Can I burn leaves and other waste in my garden in France?

It is normally illegal to burn garden waste, but there are some exceptions

26 October 2021

Burning garden waste is prohibited in most areas of France Pic: Ellyy / Shutterstock

By Emma Morgan

Reader question: I have been brushing up fallen leaves around my house. What are the rules surrounding garden bonfires in France? 

It is against the law to burn garden waste in the open air, although there are some exceptions. 

Garden waste is a form of biowaste. It can consist of: 

  • Grass cuttings 

  • Fallen leaves 

  • Branches and leaves collected during pollarding and brushwood cutting 

  • Fruit and vegetable peels

The law allows individuals to mulch them or leave them to decompose in a compost bin. 

There are collective green waste containers at rubbish tips managed by your local authority, with whom you can also often arrange for your garden cuttings to be collected from outside your house. 

However, it is normally forbidden to burn green waste in the open air or in a garden incinerator. 

Individuals are allowed to burn their rubbish if: 

  • There is no tip or collection service in your area

  • You are obliged to clear certain areas of vegetation, for example on the edges of a forest where there is a wildfire risk.

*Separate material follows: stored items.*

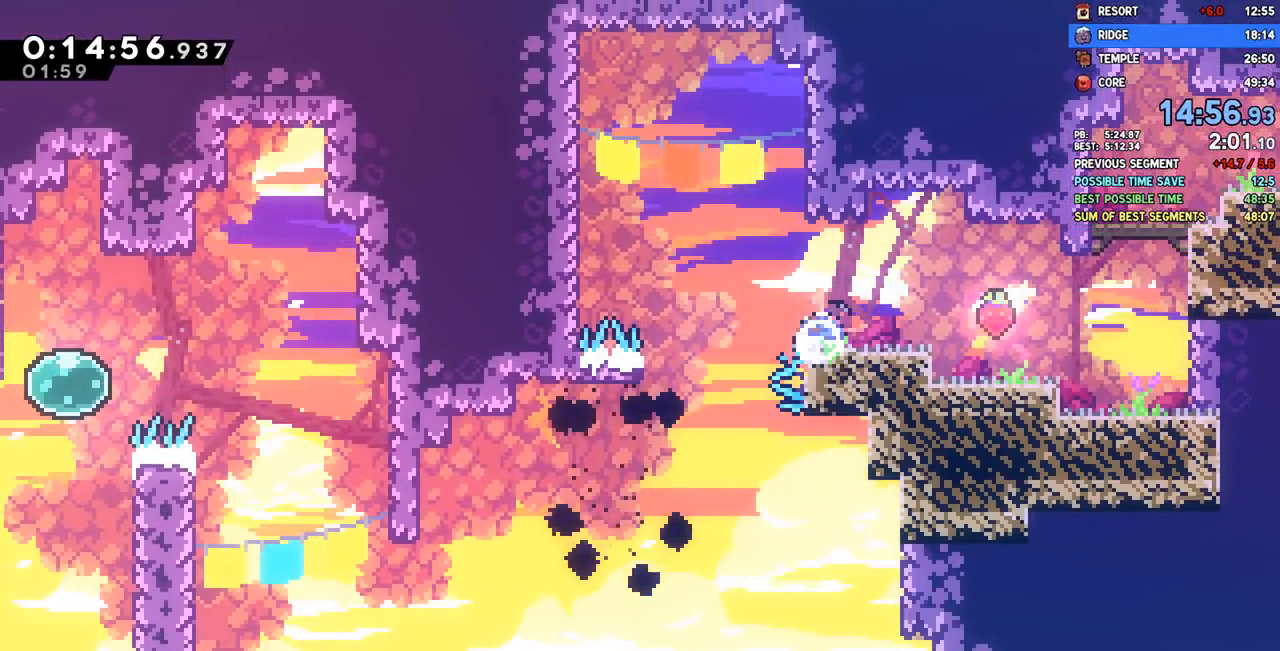
{"buttons": ["CROSS", "R2", "DPAD_UP", "DPAD_RIGHT"], "left_stick": "center", "right_stick": "center", "events": [[100, "SQUARE", "up"], [183, "CROSS", "down"], [233, "SQUARE", "down"], [250, "DPAD_DOWN", "up"], [267, "CROSS", "up"], [267, "DPAD_UP", "down"], [367, "SQUARE", "up"], [383, "R2", "down"], [400, "CROSS", "down"]]}
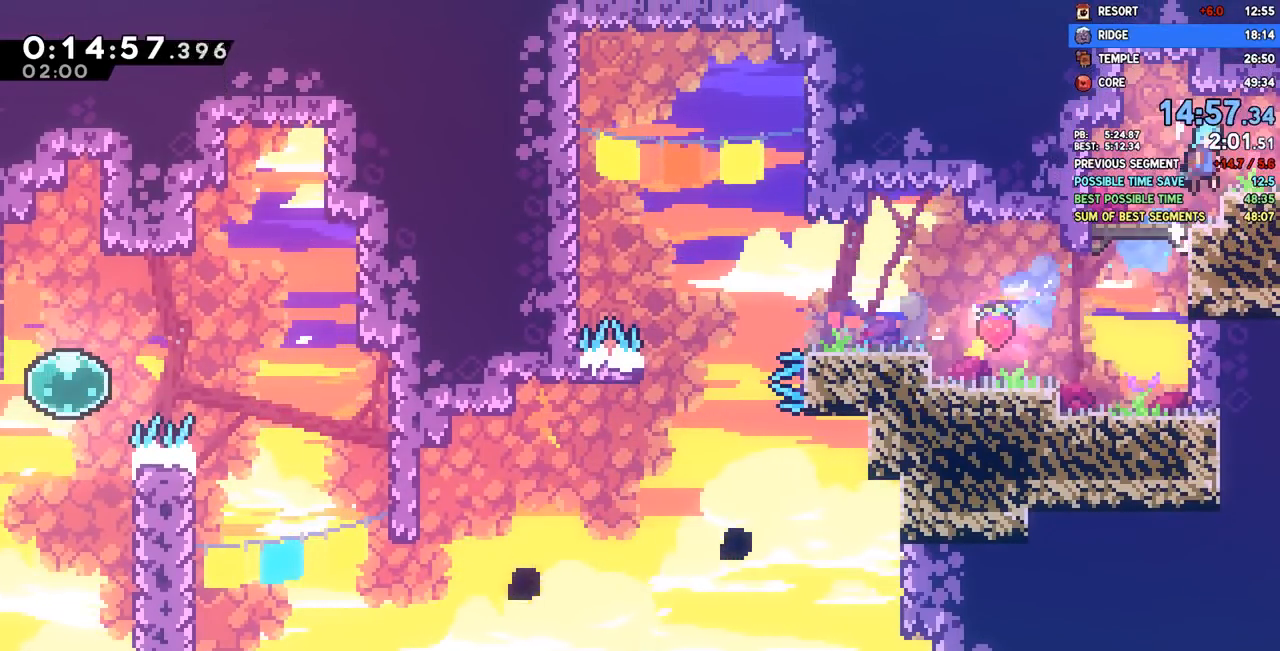
{"buttons": [], "left_stick": "center", "right_stick": "center"}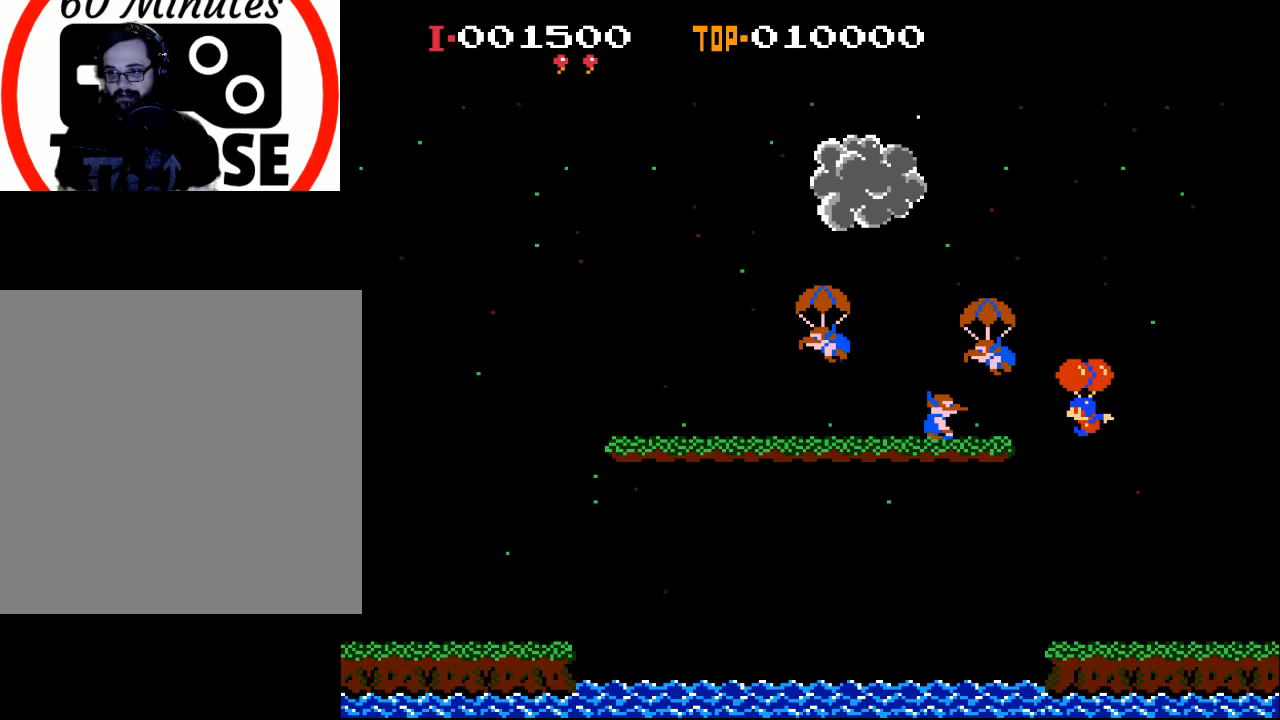
Gameplay with a controller (Xbox layout); each line is a JSON object with the inputs held at the frame after it. "events" lists button and stick changes between this image and that frame as [ms after this image, input, new state], when the widget could be followed in between. Not read: right_stick.
{"buttons": ["DPAD_LEFT"], "left_stick": "center", "events": [[133, "A", "down"], [300, "A", "up"], [367, "A", "down"], [500, "A", "up"]]}
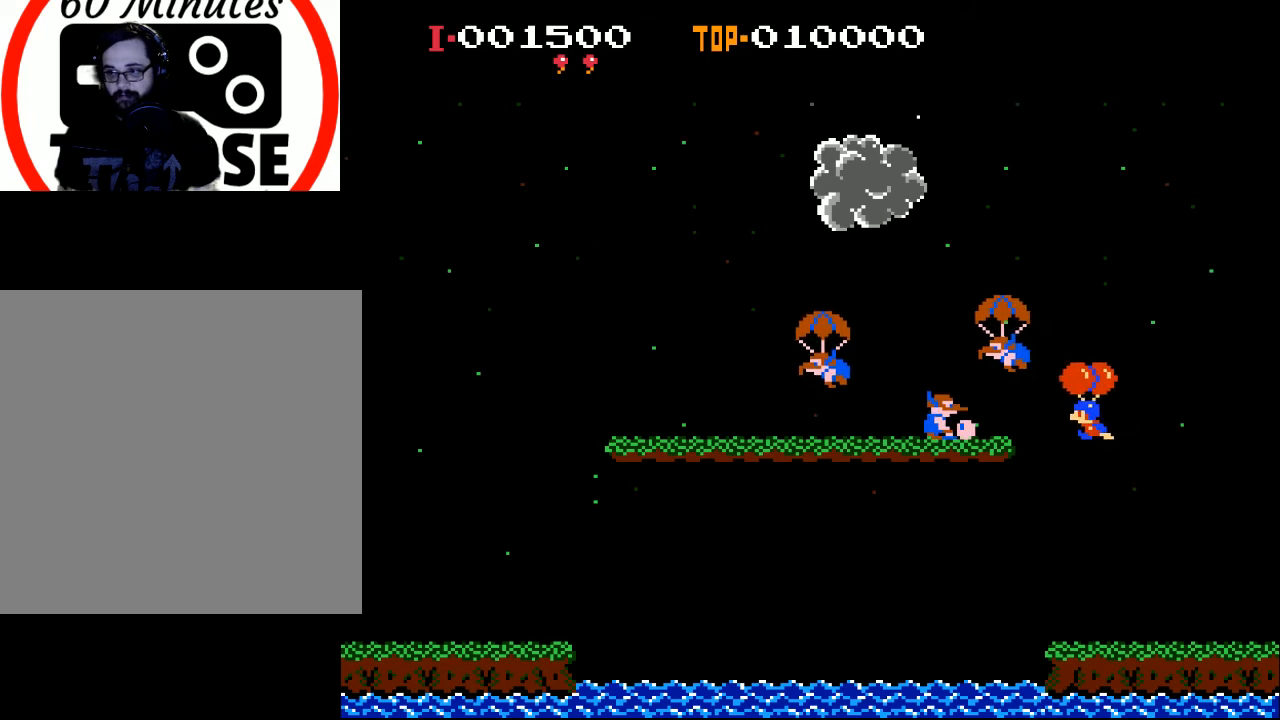
{"buttons": ["A", "DPAD_LEFT"], "left_stick": "center", "events": [[67, "A", "down"], [167, "A", "up"], [300, "A", "down"], [400, "A", "up"], [500, "A", "down"]]}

This may involve cutting away the undergrowth or pruning the trees so that a future fire cannot spread to nearby houses

  • A plan de prévention des risques incendie de forêt (PPRif) in place.These plans are implemented to mitigate the risk of forest fires, and currently apply in 200 locations across the country. 

You can find out if one of these exceptions applies to your area by consulting your mairie. 

A prefecture can also introduce a temporary exemption if burning vegetation will help combat a plant disease or stamp out an invasive plant species. 

Why is burning garden waste prohibited? 

Burning green waste – especially when it is wet – releases substances that are toxic to humans and the surrounding environment.

For example, burning 50kg of vegetation in the open air produces just as much pollution from harmful particulates as driving 14,000km in a new petrol car. 

People living around the site of the fire may also be disturbed by the odour and the smoke. 

Finally, if not properly supervised, bonfires can easily get out of control and become dangerous. 

What is the punishment for ignoring the rules? 

If someone does start a fire in their garden, their neighbours can alert the local mairie. 

A maximum fine of €450 can be imposed on those who ignore the rules, and if the smell of the smoke is particularly unpleasant, people living nearby can initiate legal proceedings against them over neighbourhood disturbance and olfactory pollution.